## What you are asked to do
In the records below, reproduce exactly the lines from the one containing "Agorà 2025/Adolescenti" through the one containing "スがおすすめ！幻想的なイルミネーションやショッピングスポット、絶", both included, and omit the pictures.

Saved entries
#####
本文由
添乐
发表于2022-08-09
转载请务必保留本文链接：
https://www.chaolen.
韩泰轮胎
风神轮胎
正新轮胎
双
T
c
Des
#####
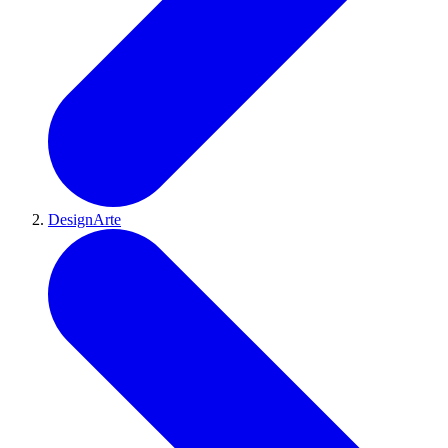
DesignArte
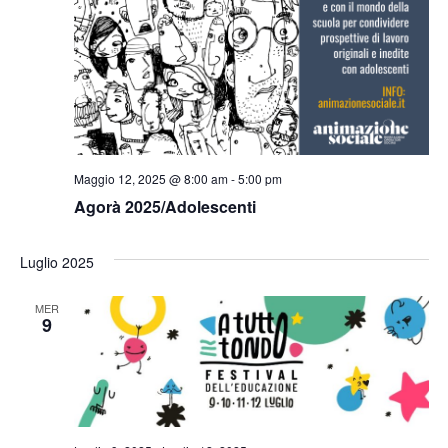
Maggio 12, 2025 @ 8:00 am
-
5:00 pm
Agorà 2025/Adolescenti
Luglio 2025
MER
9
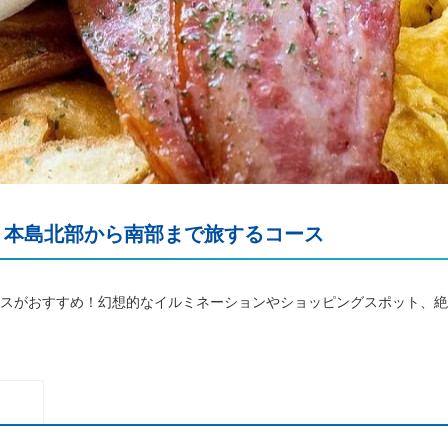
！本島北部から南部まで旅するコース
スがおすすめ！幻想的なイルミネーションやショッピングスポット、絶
#####
## Result of this task
Agorà 2025/Adolescenti
Luglio 2025
MER
9
！本島北部から南部まで旅するコース
スがおすすめ！幻想的なイルミネーションやショッピングスポット、絶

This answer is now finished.